10 Struggles Only Thirtysomething Moms Would Understand
All of your favorite songs are on the oldies station - Nothing ages you faster than realizing you don’t know anyone performing at the GRAMMYs and your favorite songs are on easy listening and oldies radio.
Getting carded is cause for celebration- We ignore when the clerk says he has to ID everyone and cherish this moment.
Your favorite childhood toys are more popular than ever ... and they're terrible - My Little Ponies and Easy-Bake Ovens are still around and they’re not as cool as the ones we had growing up.
You have no idea where to shop for clothes- We feel like kids in stores like J.Jill, but the name Forever 21 is just a lie. Thank God for leggings!
Most of your social events include hyper preschoolers and goodie bags - These days going out to a party that starts at 10 means in the morning.

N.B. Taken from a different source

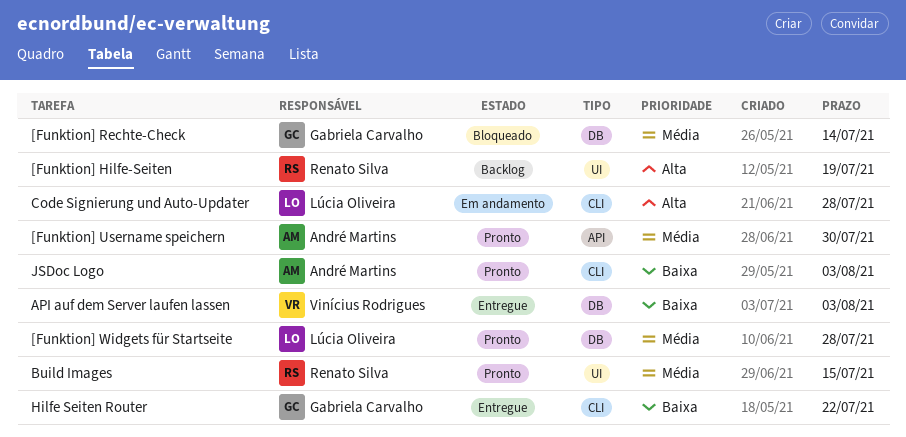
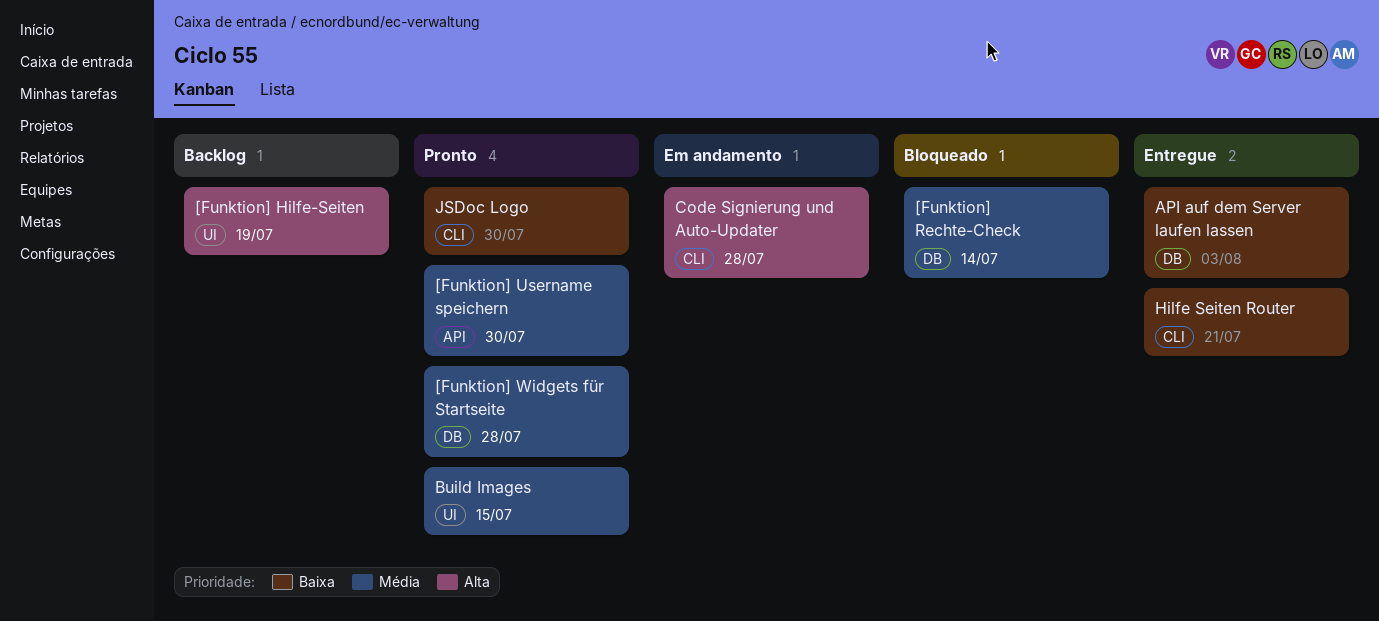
Hilfe Seiten Router, due: Jul 22 -> Jul 21
JSDoc Logo, due: Aug 3 -> Jul 30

Hello, random aches and pains- Bending over and sleeping wrong can now leave us in a world of hurt.
You worry about pimples and wrinkles at the same time - We’ll take all the creams and serums, thanks very much.
You have zero bladder control- Maybe it was having kids that destroyed our bladders. Or maybe it’s all the coffee we drink because of the child-induced sleep deprivation.
Your kid's favorite foods might turn against you - You used to love Taco Tuesday too, but now it gives you heartburn in the middle of the night.
Younger moms will ask you for parenting advice- So don’t freak them out by telling them that you’re parenting by the seat of your pants, too.